Think of blockchain as a secure list where everyone has a copy of the list and agrees on any changes made. Think about how you use lists to manage events. Frequently you will start with everything that needs done for an event. But what happens when you pass the list around for others to comment on or make changes? How do you keep track of the changes? Isn’t incorporating the changes an extra step that can make for a painful process? A blockchain would allow you to control and accept changes, much like track changes does in Microsoft Word. Unless you are using multi-user access through SharePoint and Word 2016, you frequently send the document via email instead of having everyone update the same document at the same time. The record of the transactions for a blockchain is kept on multiple computers at the same time, called a distributed ledger. However, once the transaction is recorded, it can not be changed. Blockchains are inherently resistant to modification of the data.
Now re-think the business case for an event where you have issued contracts or have agreements for service, media, or food. You are used to seeing these contracts. But what if you could issue a contract in a standard way, make changes according to the rules of the contract, verify the service was received, and authorize payment for the service without needing to receive an invoice, approve the invoice, and create a payment or check to pay for the service? In other words, the transactions become more seamless and secure at the same time. If you can begin to picture almost any category of transaction being this easy, you can understand the excitement around blockchain.

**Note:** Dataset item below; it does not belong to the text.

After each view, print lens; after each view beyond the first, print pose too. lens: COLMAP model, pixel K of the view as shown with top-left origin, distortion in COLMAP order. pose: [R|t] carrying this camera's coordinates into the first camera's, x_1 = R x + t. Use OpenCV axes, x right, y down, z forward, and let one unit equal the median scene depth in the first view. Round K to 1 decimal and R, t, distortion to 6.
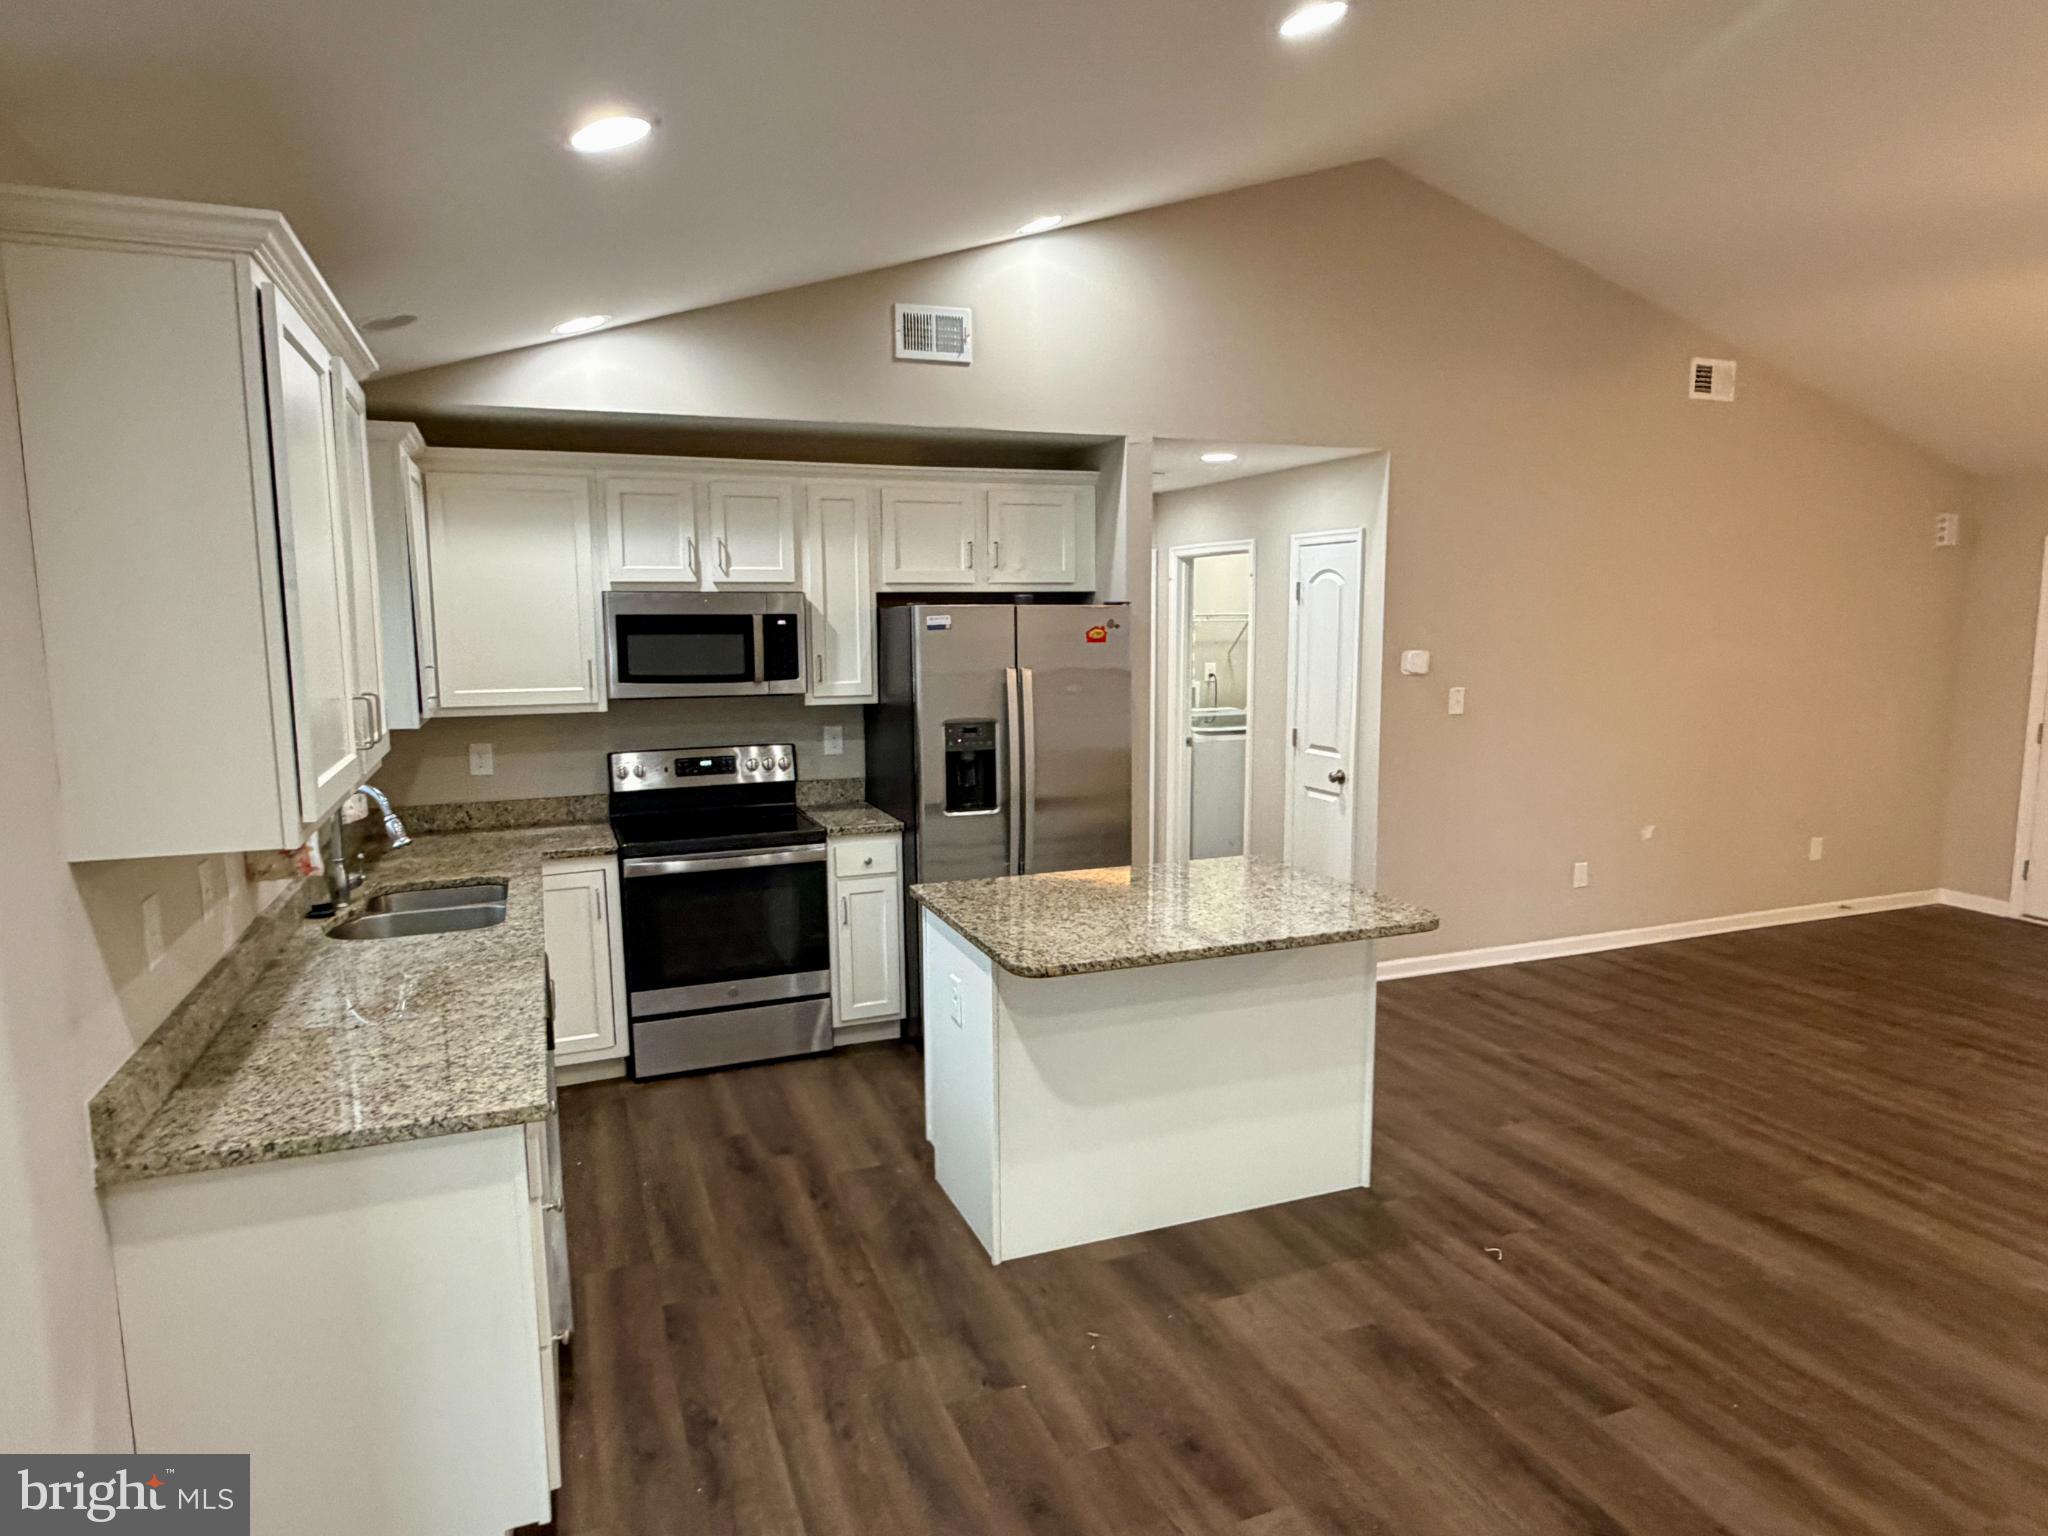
lens RADIAL K [[1241.0, 0, 1030.9], [0, 1241.0, 774.1], [0, 0, 1]] dist [0.000442, 0.001305]
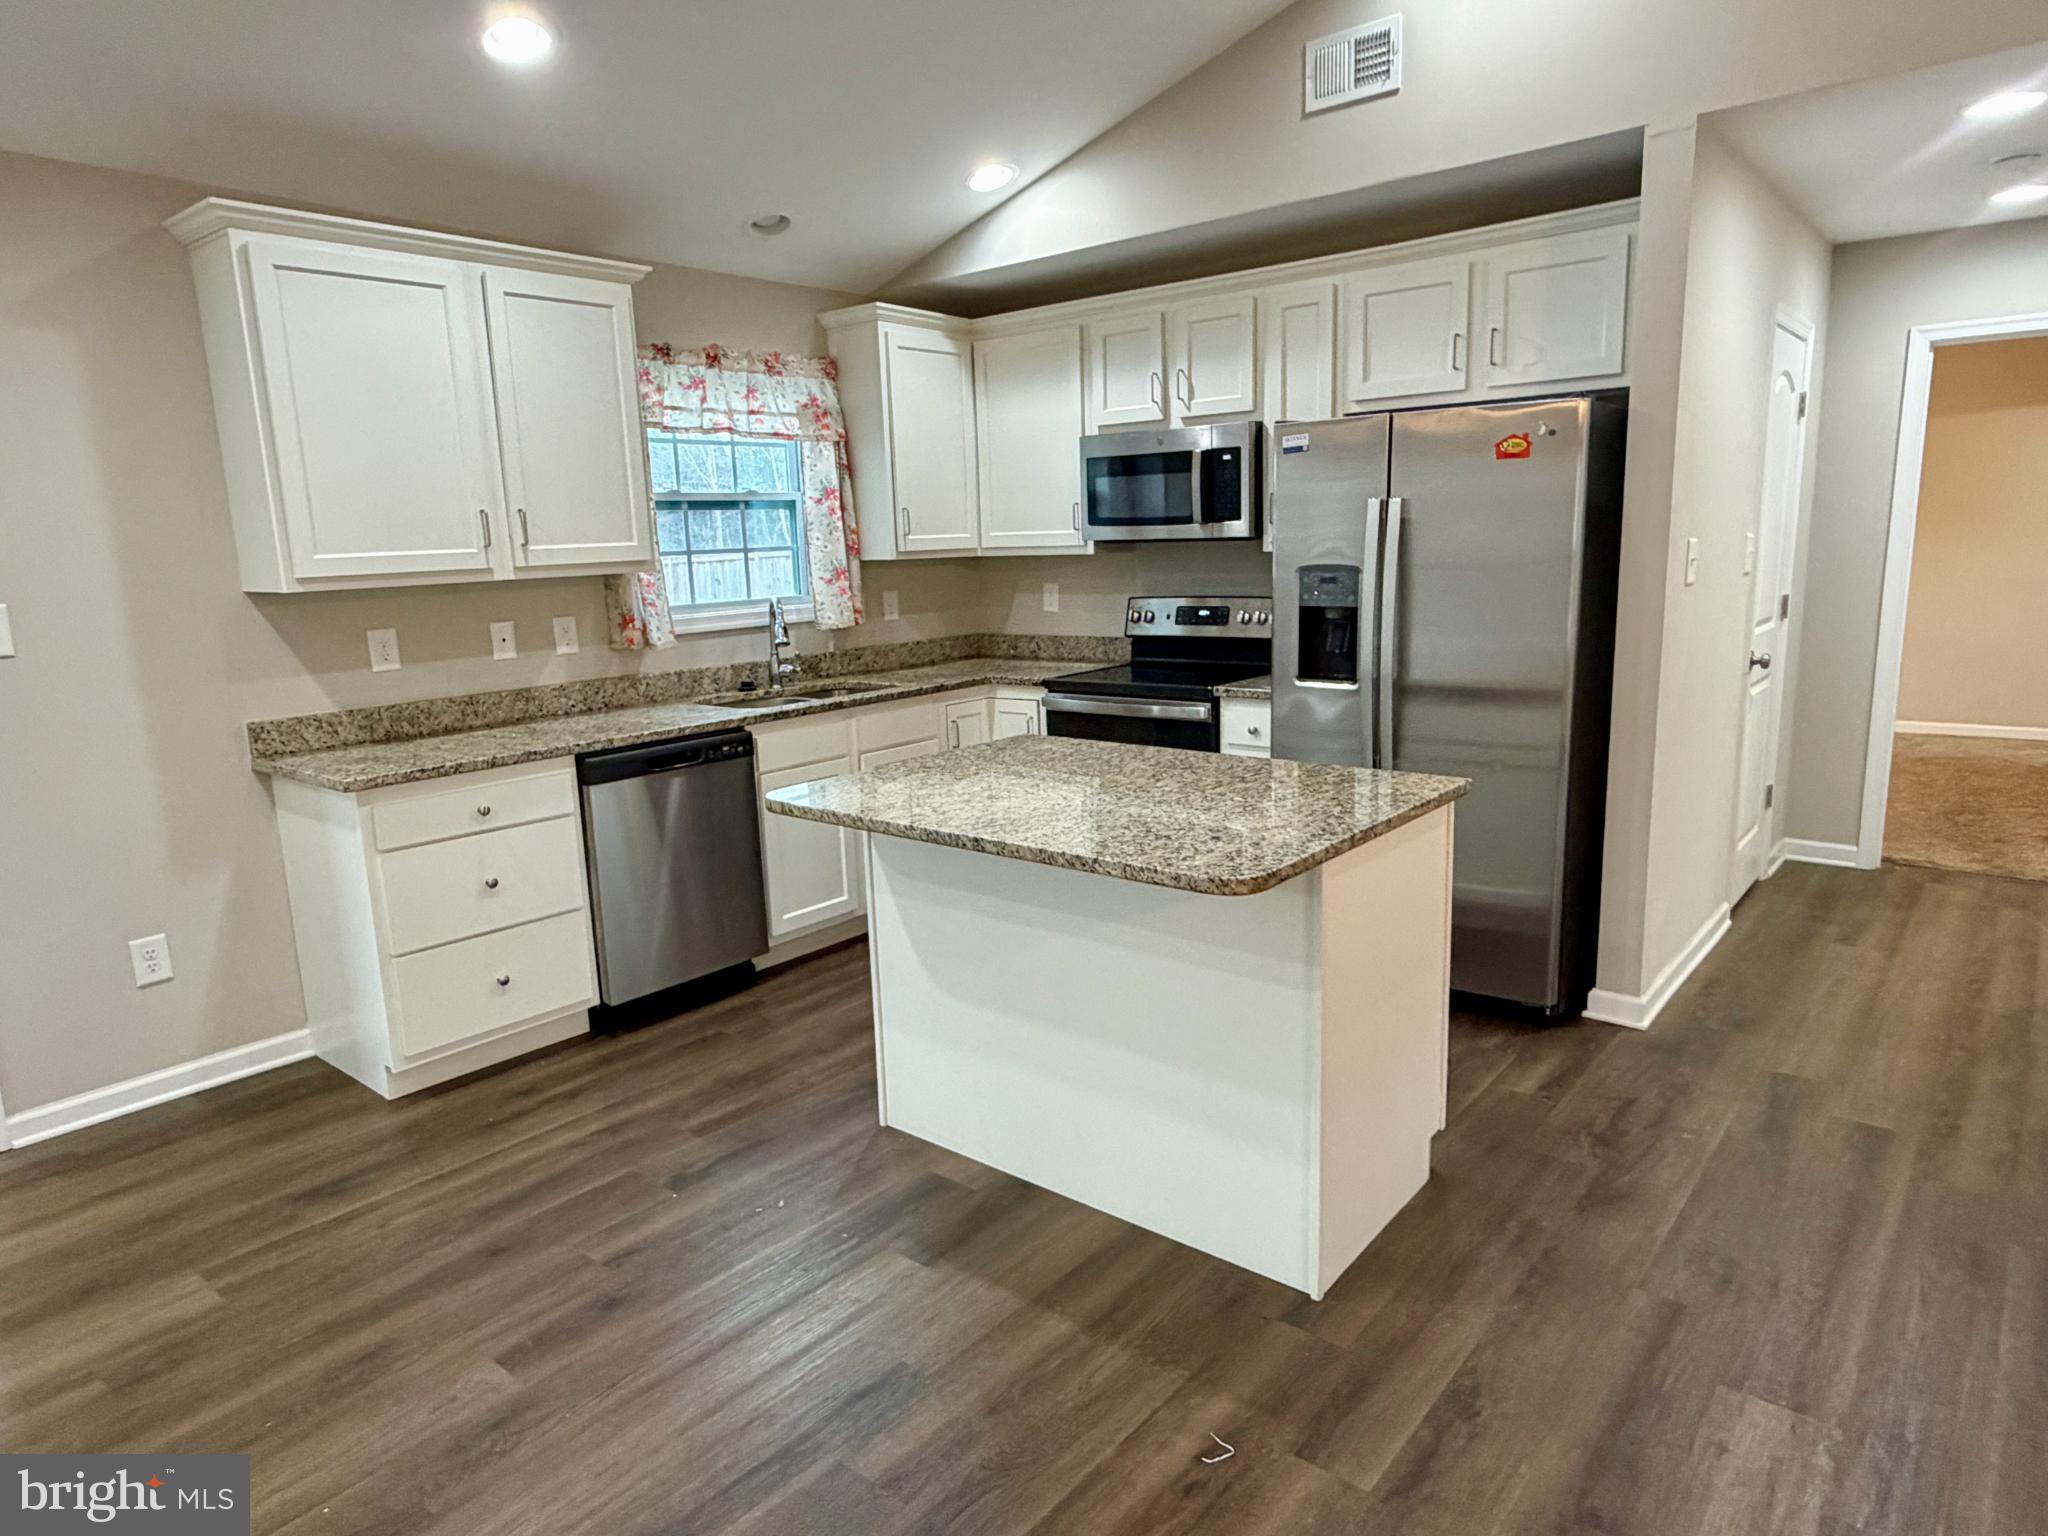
lens RADIAL K [[1241.0, 0, 1030.9], [0, 1241.0, 774.1], [0, 0, 1]] dist [0.000442, 0.001305]
pose [[0.479473, 0.159239, -0.862988, 0.578178], [-0.086433, 0.987187, 0.134134, -0.003355], [0.873289, 0.010277, 0.487093, 0.460524]]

Blockchain becomes an enabling technology for a whole new way of processing transactions. There will be public blockchains, private blockchains, and specialized blockchains much like the varieties of cryptocurrencies like Bitcoin, Ethereum, Litecoin, and many more. We expect offerings from vendors to automate the transaction process, turning them into a black box much like your credit card. Others will build private and specialized blockchains changing commerce around the world.